本アクチュエータ24では、リング172の内周にギヤ歯が、可動筒170の内周にネジが、それぞれ分割して形成されていることから、本アクチュエータ24は、ネジとギヤ歯とがテクスチャ状にリング58に形成されている実施例のアクチュエータと比較して、それらネジ,ギヤ歯の形成が容易であるという利点を有する。また、ろう接を行う領域が比較的小さいことから、ろう接自体が容易であるという利点をも有することになる。

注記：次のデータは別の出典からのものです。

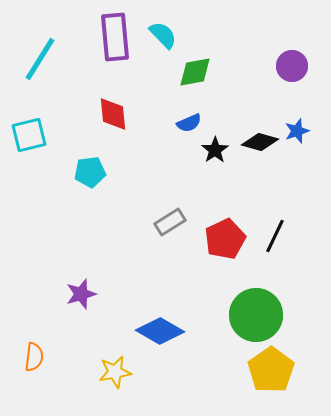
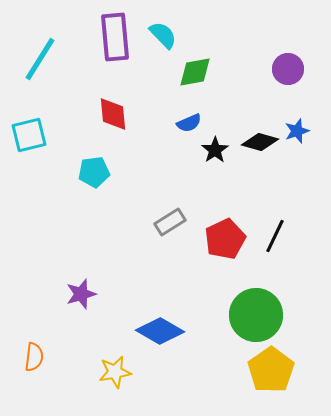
purple circle: moved 4 px left, 3 px down
cyan pentagon: moved 4 px right
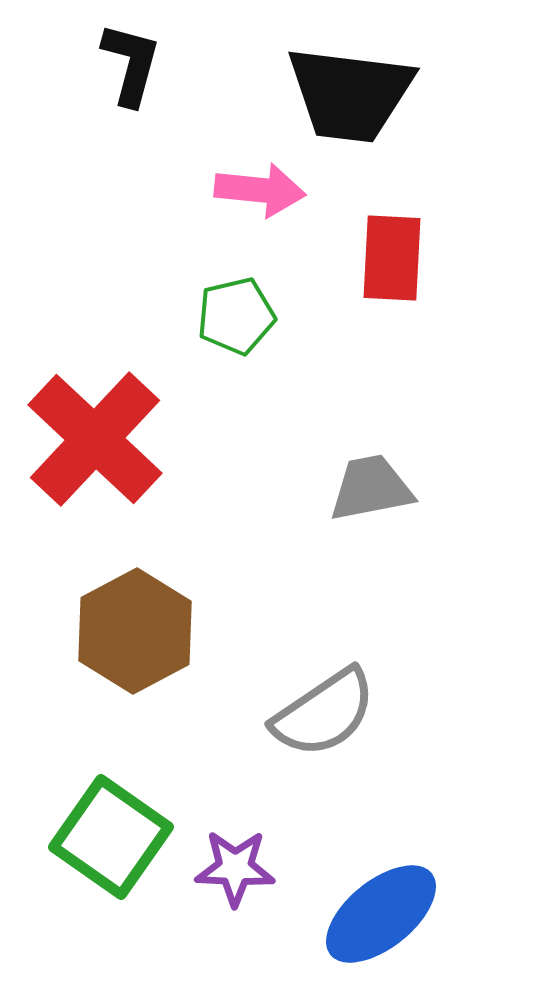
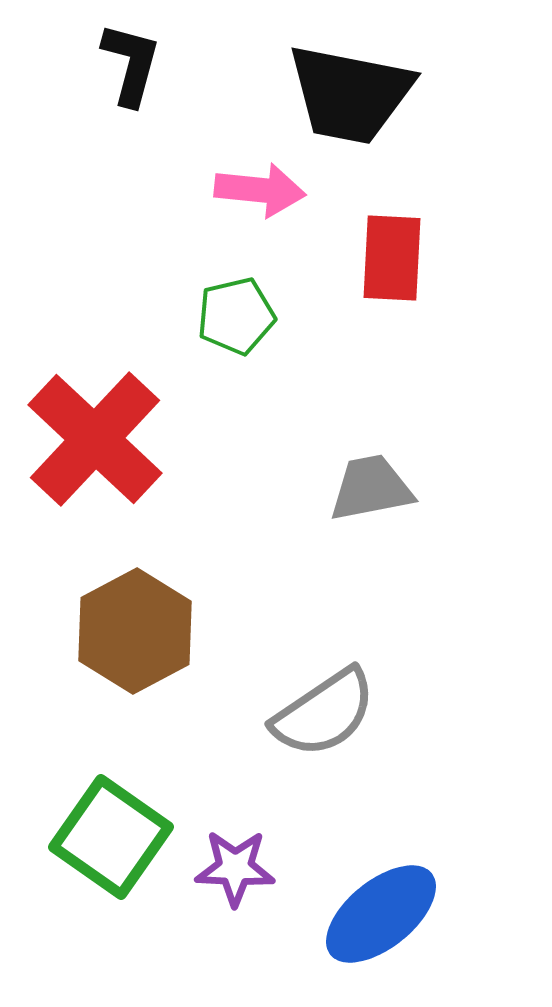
black trapezoid: rotated 4 degrees clockwise
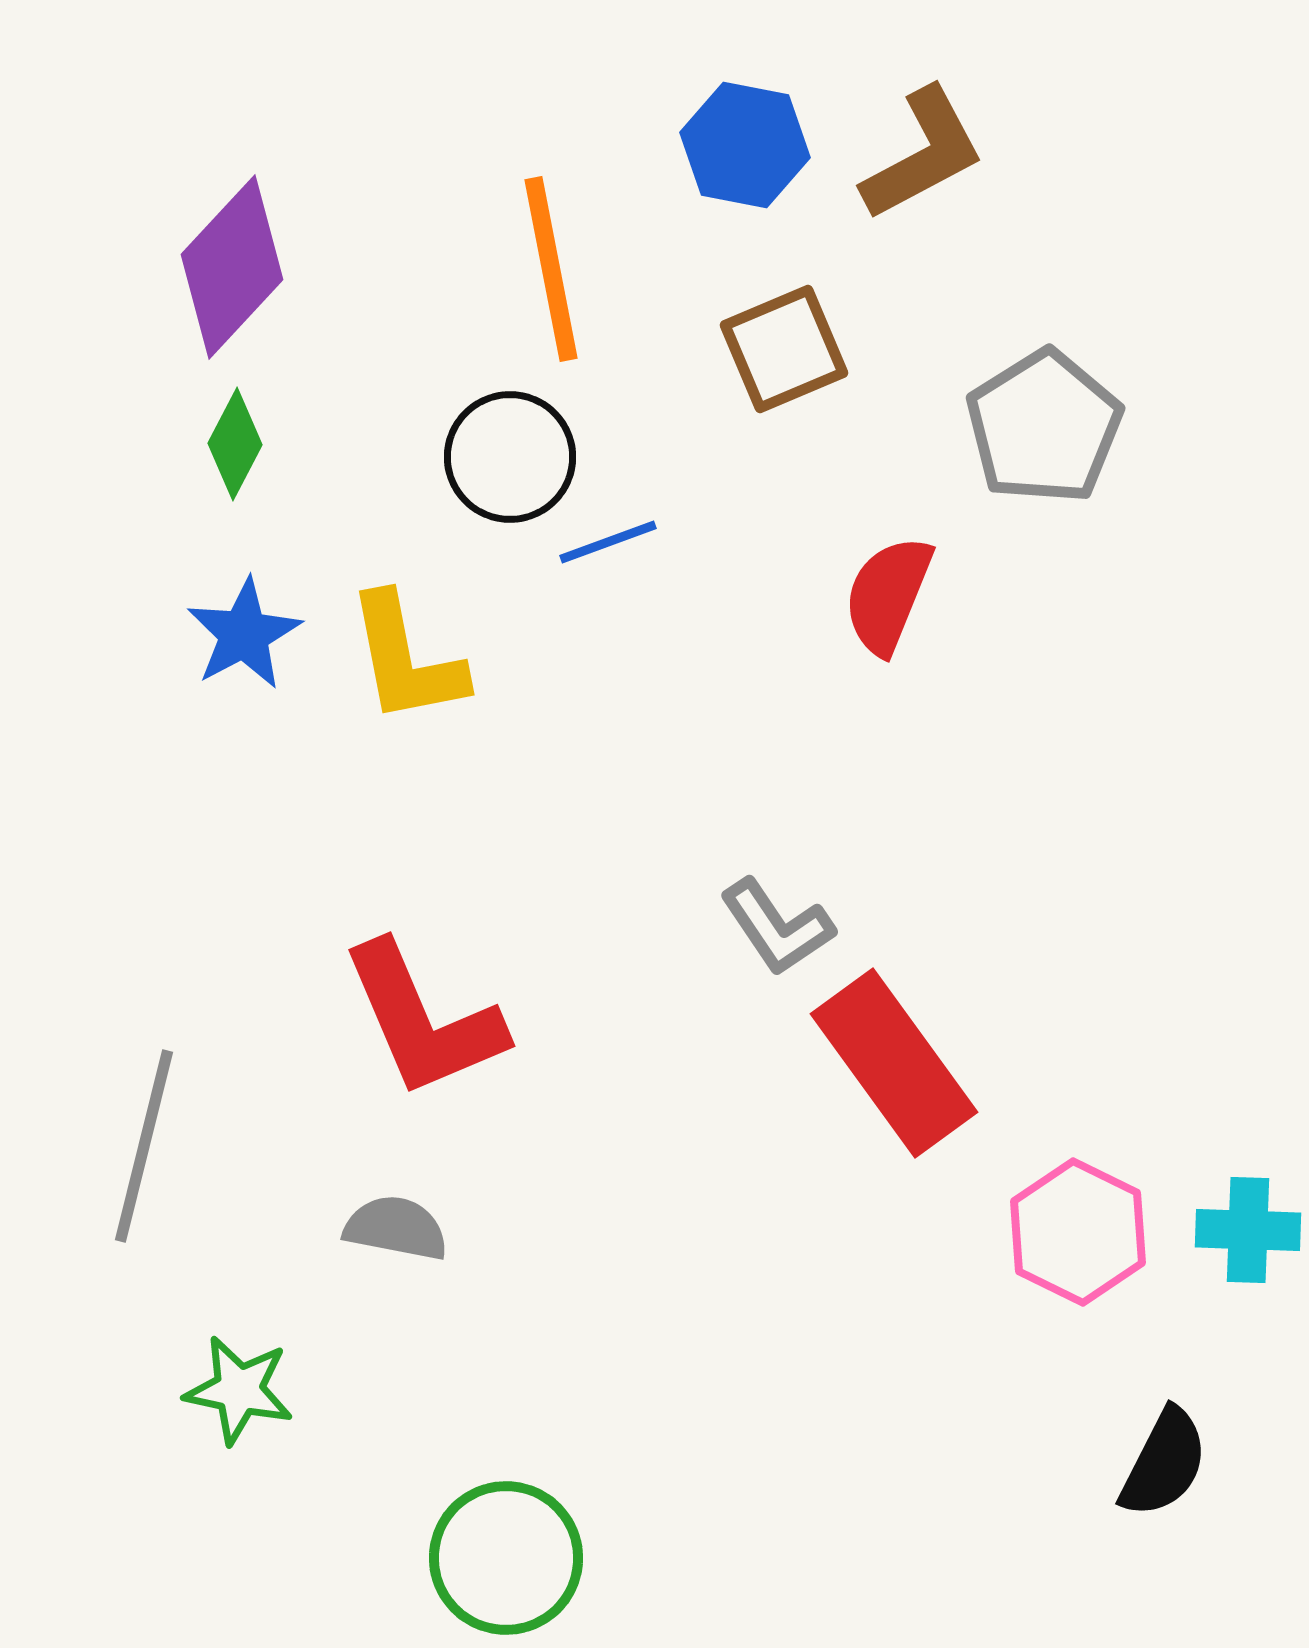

10:ブレーキキャリパ 12:ピストン 14,16:ブレーキパッド〔摩擦部材〕 18:ディスクロータ〔回転体〕 22:キャリパ本体 24:電動ブレーキアクチュエータ 40:ハウジング 42:電動モータ 44:動作変換機構 46:駆動回転軸 56:ピストンヘッド 58:リング 60:入力軸 62:可動筒 150:付勢機構 152:支持板 154:圧縮コイルスプリング 158:ろう材 170:可動筒 172:リング

Claims (2)

  1. 駆動源となる回転型の電動モータと、車輪とともに回転する回転体に摩擦部材を押し付けるために進退するピストンと、前記電動モータの回転動作を前記ピストンの進退動作に変換する動作変換機構と、前記ピストンをそれが後退する方向に付勢する付勢機構とを備えた電動ブレーキアクチュエータであって、
    前記動作変換機構の前記ピストンに固定された部分におけるその固定が、設定された温度以上で解除されるように構成されたことを特徴とする電動ブレーキアクチュエータ。
  2. 前記固定が、ろう接によって行われている請求項1に記載の電動ブレーキアクチュエータ。